[Record excerpts]

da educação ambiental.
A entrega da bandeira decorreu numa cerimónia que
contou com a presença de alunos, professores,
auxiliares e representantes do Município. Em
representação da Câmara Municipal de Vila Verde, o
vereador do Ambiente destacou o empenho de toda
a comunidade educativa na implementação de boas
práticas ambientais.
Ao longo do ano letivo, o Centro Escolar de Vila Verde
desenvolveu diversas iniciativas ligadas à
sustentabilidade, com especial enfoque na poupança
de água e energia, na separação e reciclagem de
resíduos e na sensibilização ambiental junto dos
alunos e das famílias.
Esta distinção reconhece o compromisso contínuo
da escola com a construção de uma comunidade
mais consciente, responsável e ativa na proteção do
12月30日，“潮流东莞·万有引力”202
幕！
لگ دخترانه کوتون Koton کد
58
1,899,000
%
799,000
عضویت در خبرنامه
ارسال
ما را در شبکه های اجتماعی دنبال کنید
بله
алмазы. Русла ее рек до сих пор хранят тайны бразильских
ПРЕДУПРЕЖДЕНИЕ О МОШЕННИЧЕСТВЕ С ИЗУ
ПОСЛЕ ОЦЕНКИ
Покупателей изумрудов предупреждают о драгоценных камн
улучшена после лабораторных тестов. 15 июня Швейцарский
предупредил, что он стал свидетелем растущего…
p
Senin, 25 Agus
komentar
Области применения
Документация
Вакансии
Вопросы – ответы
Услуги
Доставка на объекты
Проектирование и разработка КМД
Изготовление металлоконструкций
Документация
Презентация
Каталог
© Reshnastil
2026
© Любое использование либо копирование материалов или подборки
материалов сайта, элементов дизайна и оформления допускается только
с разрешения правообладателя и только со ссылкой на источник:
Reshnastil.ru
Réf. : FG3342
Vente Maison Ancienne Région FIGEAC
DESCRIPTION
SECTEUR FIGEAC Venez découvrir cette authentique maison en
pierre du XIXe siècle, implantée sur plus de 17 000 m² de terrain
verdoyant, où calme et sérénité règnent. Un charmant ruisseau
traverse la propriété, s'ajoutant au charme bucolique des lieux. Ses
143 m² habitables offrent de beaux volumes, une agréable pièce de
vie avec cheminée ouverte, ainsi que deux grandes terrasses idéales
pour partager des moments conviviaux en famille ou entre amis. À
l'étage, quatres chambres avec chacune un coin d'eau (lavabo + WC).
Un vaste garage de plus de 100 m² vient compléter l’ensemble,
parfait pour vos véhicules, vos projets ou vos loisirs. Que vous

[/Record excerpts]

**Problem description**. Reproduce the items above with "Документация" swapped for "Документы" wherever it occurs, keeping every other part the same.

**Output**.
da educação ambiental.
A entrega da bandeira decorreu numa cerimónia que
contou com a presença de alunos, professores,
auxiliares e representantes do Município. Em
representação da Câmara Municipal de Vila Verde, o
vereador do Ambiente destacou o empenho de toda
a comunidade educativa na implementação de boas
práticas ambientais.
Ao longo do ano letivo, o Centro Escolar de Vila Verde
desenvolveu diversas iniciativas ligadas à
sustentabilidade, com especial enfoque na poupança
de água e energia, na separação e reciclagem de
resíduos e na sensibilização ambiental junto dos
alunos e das famílias.
Esta distinção reconhece o compromisso contínuo
da escola com a construção de uma comunidade
mais consciente, responsável e ativa na proteção do
12月30日，“潮流东莞·万有引力”202
幕！
لگ دخترانه کوتون Koton کد
58
1,899,000
%
799,000
عضویت در خبرنامه
ارسال
ما را در شبکه های اجتماعی دنبال کنید
بله
алмазы. Русла ее рек до сих пор хранят тайны бразильских
ПРЕДУПРЕЖДЕНИЕ О МОШЕННИЧЕСТВЕ С ИЗУ
ПОСЛЕ ОЦЕНКИ
Покупателей изумрудов предупреждают о драгоценных камн
улучшена после лабораторных тестов. 15 июня Швейцарский
предупредил, что он стал свидетелем растущего…
p
Senin, 25 Agus
komentar
Области применения
Документы
Вакансии
Вопросы – ответы
Услуги
Доставка на объекты
Проектирование и разработка КМД
Изготовление металлоконструкций
Документы
Презентация
Каталог
© Reshnastil
2026
© Любое использование либо копирование материалов или подборки
материалов сайта, элементов дизайна и оформления допускается только
с разрешения правообладателя и только со ссылкой на источник:
Reshnastil.ru
Réf. : FG3342
Vente Maison Ancienne Région FIGEAC
DESCRIPTION
SECTEUR FIGEAC Venez découvrir cette authentique maison en
pierre du XIXe siècle, implantée sur plus de 17 000 m² de terrain
verdoyant, où calme et sérénité règnent. Un charmant ruisseau
traverse la propriété, s'ajoutant au charme bucolique des lieux. Ses
143 m² habitables offrent de beaux volumes, une agréable pièce de
vie avec cheminée ouverte, ainsi que deux grandes terrasses idéales
pour partager des moments conviviaux en famille ou entre amis. À
l'étage, quatres chambres avec chacune un coin d'eau (lavabo + WC).
Un vaste garage de plus de 100 m² vient compléter l’ensemble,
parfait pour vos véhicules, vos projets ou vos loisirs. Que vous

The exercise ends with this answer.